Первый вопрос бухарскому купцу был о том, как мог князь Карача узнать, где именно будут встречать казаки караван бухарцев, коль так умело было выбрано место для засады.
Махмет-бай говорил долго, Микула по-своему пересказал все, что сумел понять из его взволнованной речи:
– Купчина думает, Ермак Тимофеевич, что Карача следил за нашими стругами от городка князя Елыгая, а то и от Бегишева города. Зная, что бухарцы идут по Ишиму, загодя переправил на лодках своих ратников сюда, где, заметив струги еще за много верст на реке, успел надежно запрятать воинов в кустах… Еще опасается купчина, – добавил Микула, просморкав вечно влажный нос, – что бухарцы, узнав о татарах в устье Ишима, могут испугаться истребления и поменяют свой путь, пойдут выше по Иртышу, за крепость Кулары, либо вниз, до реки Вагай. Надо, говорит Махмет-бай, проведать, далеко ли теперь караван и где его встречать.
Атаман сдвинул суконную серую шапку на затылок, обнажив черные вьющиеся волосы, от которых шел пар, посмотрел на бухарца:
– Идти тебе, Махмет-бай, со своими людьми вверх по Ишиму и искать злосчастный караван. Я поднимусь вверх по Иртышу не далее Шиш-реки, где конец Сибирского царства, как ты сам сказывал. Ежели там каравана не сыщем, погребем назад, а ты, отыскав купцов, левым берегом Иртыша спеши к Кашлыку, в видных местах выставляй надежных людей с известием, где вас можно сыскать. Уразумел?
Кутидор Махмет-бай внимательно выслушал повеление атамана, сложил руки на груди, с трудом согнул в поклоне дородное тело, огладил реденькую бородку и морщинистое лицо.
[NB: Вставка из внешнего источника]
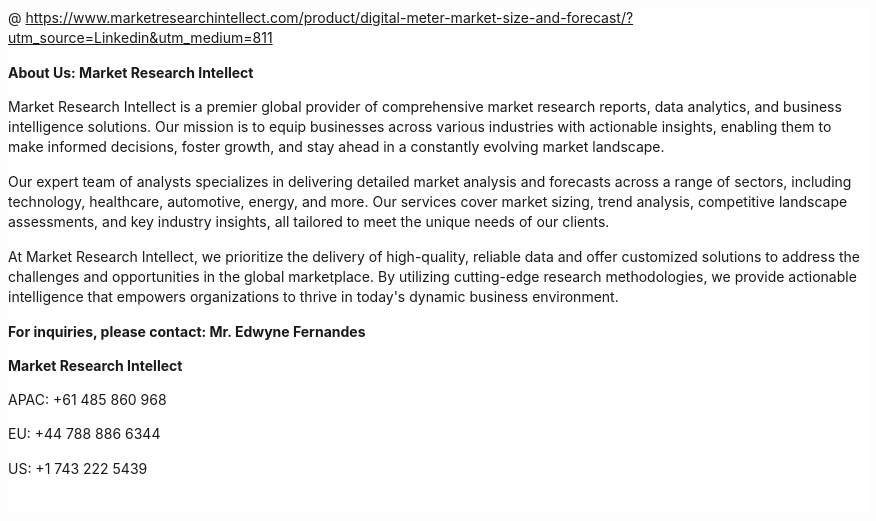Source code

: @</strong>&nbsp;<a href="https://www.marketresearchintellect.com/product/digital-meter-market-size-and-forecast/?utm_source=Linkedin&utm_medium=811">https://www.marketresearchintellect.com/product/digital-meter-market-size-and-forecast/?utm_source=Linkedin&utm_medium=811</a></span></p><p><strong>About Us: Market Research Intellect</strong></p><p>Market Research Intellect is a premier global provider of comprehensive market research reports, data analytics, and business intelligence solutions. Our mission is to equip businesses across various industries with actionable insights, enabling them to make informed decisions, foster growth, and stay ahead in a constantly evolving market landscape.</p><p>Our expert team of analysts specializes in delivering detailed market analysis and forecasts across a range of sectors, including technology, healthcare, automotive, energy, and more. Our services cover market sizing, trend analysis, competitive landscape assessments, and key industry insights, all tailored to meet the unique needs of our clients.</p><p>At Market Research Intellect, we prioritize the delivery of high-quality, reliable data and offer customized solutions to address the challenges and opportunities in the global marketplace. By utilizing cutting-edge research methodologies, we provide actionable intelligence that empowers organizations to thrive in today's dynamic business environment.</p><p><strong>For inquiries, please contact: Mr. Edwyne Fernandes</strong></p><p><strong>Market Research Intellect</strong></p><p>APAC: +61 485 860 968</p><p>EU: +44 788 886 6344</p><p>US: +1 743 222 5439</p></div><div class="article-main__content" data-test-id="publishing-text-block">&nbsp;</div>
– Обещает сделать так, как ты ему наказал, Ермак Тимофеевич, – перевел слова бухарца толмач Микула, изредка бросая взгляд на казаков, которые заступами принялись рыть братскую могилу пятерым погибшим казакам. – Еще просит купчина дать ему в охранение хотя бы один струг с казаками да с огненным крепким боем. Опасается, что убежавшие татары могут напасть на его струг и побить всех.
Ответом был решительный отказ:
– Ни единого казака от себя не отпущу! Хватит, наполагался на слова и клятвы нехристей! Этого не сказывай, Микула. Скажи, что воины купца все целы, с татарами не кинулись драться нам в подмогу, вот пущай они его и обороняют!
Махмет-бай не смог скрыть разочарования, что не удалось заполучить себе в охрану храбрых «казаков-батыров», еще раз поклонился и пошел к своему стругу. Он решил не ночевать у мыса, и тут же, пользуясь попутным ветром, идти вверх по Ишиму. Проводив бухарцев, атаман Ермак тронул Мещеряка за локоть, сказал грустно:
– Идем, Матюша, отдадим последний поклон нашим казакам. Как знать, не наткнись на засаду Иванка, татары в ночи могли бы напасть на спящих. Тогда, бог весть, отбились бы или все полегли на этом песке! С каждым погибшим казаком будто кусок сердца у меня отрывается!